Do you know how you make money on your website? Here’s how, Shelby says: You either brand yourself, you sell stuff, or you sell page views and ads. Media sites sell the page views, but just about everyone else is seeking to convert in one way or another. So why risk your ranking for pocket change? Plus, every link that goes off your page dilutes its value.

4. Claim your Google place pin

If you have a brick-and-mortar business, claim your Google place page. It takes a couple of weeks to complete the process, and you’ll get a notification in the mail, Shelby says. If you don’t do this, someone could claim it on your behalf and steal your business.

Far-fetched? Not really, Shelby says. A guy went to Las Vegas, stayed at Caesar’s Palace for two weeks, and claimed its Google place page. His hotel reservation website was making a million dollars a month for 1½ years until Google caught him.

5. ‘Don’t invest money in a house you don’t own’

“If you’re using WordPress, for the love of God, self-host it,” Shelby says.

If your content is hosted on WordPress or Blogger, your site isn’t building any SEO value. People have to link to your site on your domain for you to accrue the value that is going to help the rest of your content. (She also recommends the Yoast WordPress SEO Plugin.)

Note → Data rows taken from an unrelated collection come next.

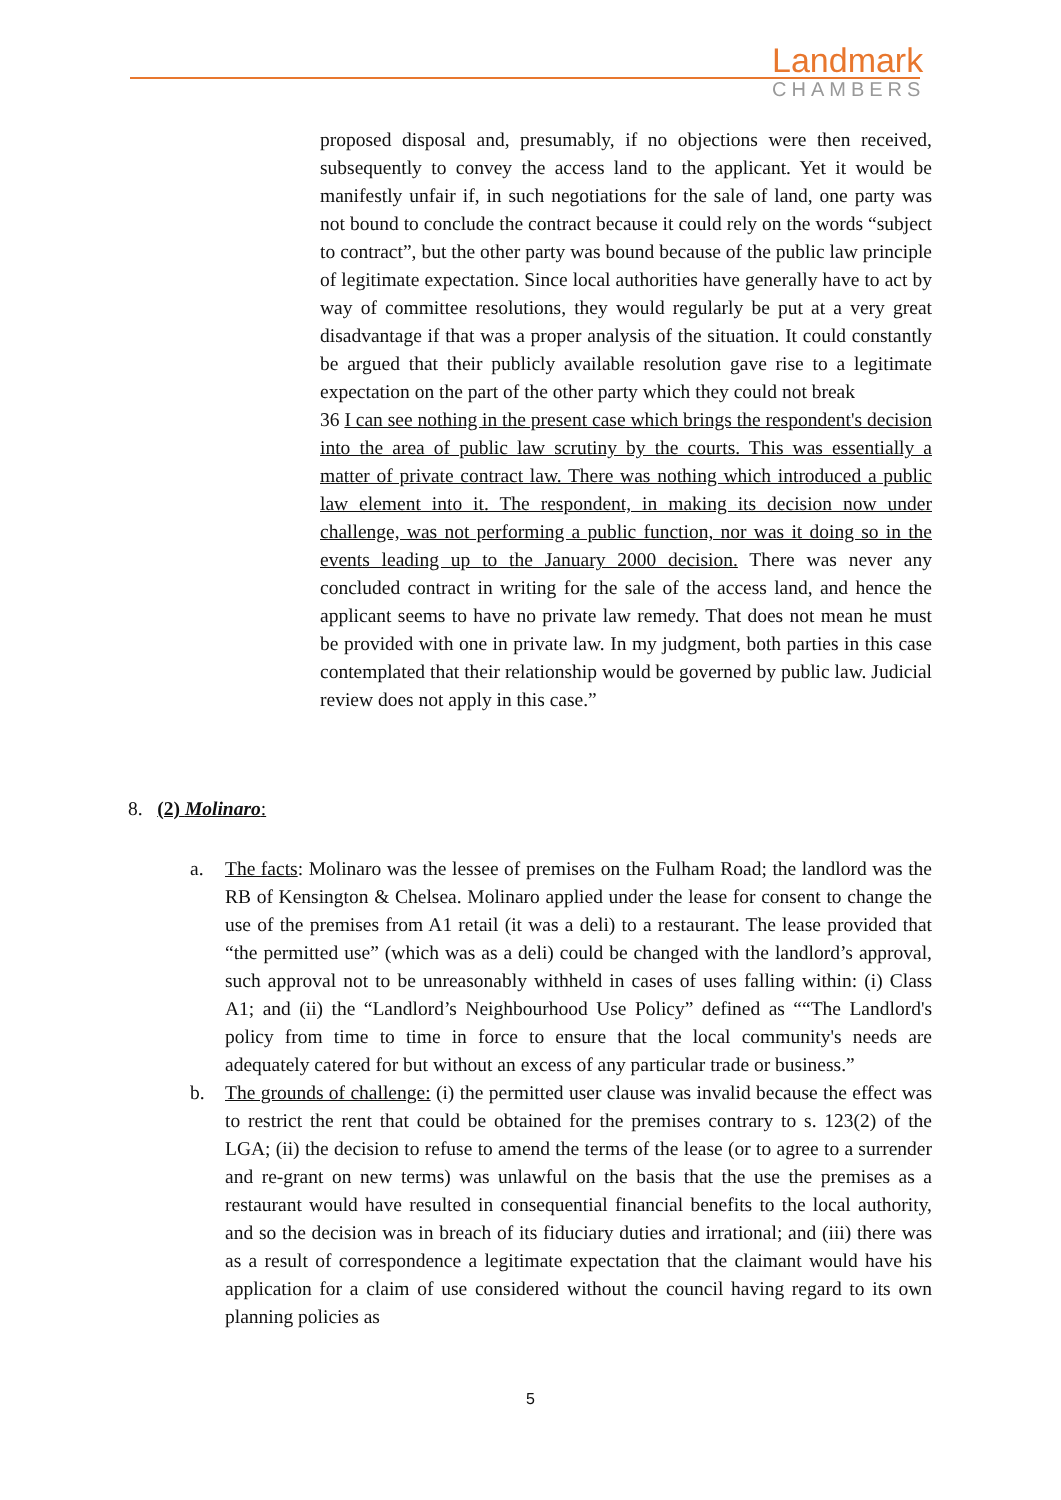Landmark
CHAMBERS
proposed disposal and, presumably, if no objections were then received, subsequently to convey the access land to the applicant. Yet it would be manifestly unfair if, in such negotiations for the sale of land, one party was not bound to conclude the contract because it could rely on the words “subject to contract”, but the other party was bound because of the public law principle of legitimate expectation. Since local authorities have generally have to act by way of committee resolutions, they would regularly be put at a very great disadvantage if that was a proper analysis of the situation. It could constantly be argued that their publicly available resolution gave rise to a legitimate expectation on the part of the other party which they could not break
36 I can see nothing in the present case which brings the respondent's decision into the area of public law scrutiny by the courts. This was essentially a matter of private contract law. There was nothing which introduced a public law element into it. The respondent, in making its decision now under challenge, was not performing a public function, nor was it doing so in the events leading up to the January 2000 decision. There was never any concluded contract in writing for the sale of the access land, and hence the applicant seems to have no private law remedy. That does not mean he must be provided with one in private law. In my judgment, both parties in this case contemplated that their relationship would be governed by public law. Judicial review does not apply in this case.”
8. (2) Molinaro:
a. The facts: Molinaro was the lessee of premises on the Fulham Road; the landlord was the RB of Kensington & Chelsea. Molinaro applied under the lease for consent to change the use of the premises from A1 retail (it was a deli) to a restaurant. The lease provided that “the permitted use” (which was as a deli) could be changed with the landlord’s approval, such approval not to be unreasonably withheld in cases of uses falling within: (i) Class A1; and (ii) the “Landlord’s Neighbourhood Use Policy” defined as ““The Landlord's policy from time to time in force to ensure that the local community's needs are adequately catered for but without an excess of any particular trade or business.”
b. The grounds of challenge: (i) the permitted user clause was invalid because the effect was to restrict the rent that could be obtained for the premises contrary to s. 123(2) of the LGA; (ii) the decision to refuse to amend the terms of the lease (or to agree to a surrender and re-grant on new terms) was unlawful on the basis that the use the premises as a restaurant would have resulted in consequential financial benefits to the local authority, and so the decision was in breach of its fiduciary duties and irrational; and (iii) there was as a result of correspondence a legitimate expectation that the claimant would have his application for a claim of use considered without the council having regard to its own planning policies as
5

Same for Facebook. If somebody reports your page and Mark Zuckerberg shuts you down, you can’t recover it, even after you persuade him to turn it back on. Nothing survives the shutdown.

“Everything will be gone,” Shelby says. “All your followers. All your friends. Everything that’s posted. When they kill it, they kill it with fire, and it’s gone. Don’t invest money in a house you don’t own.”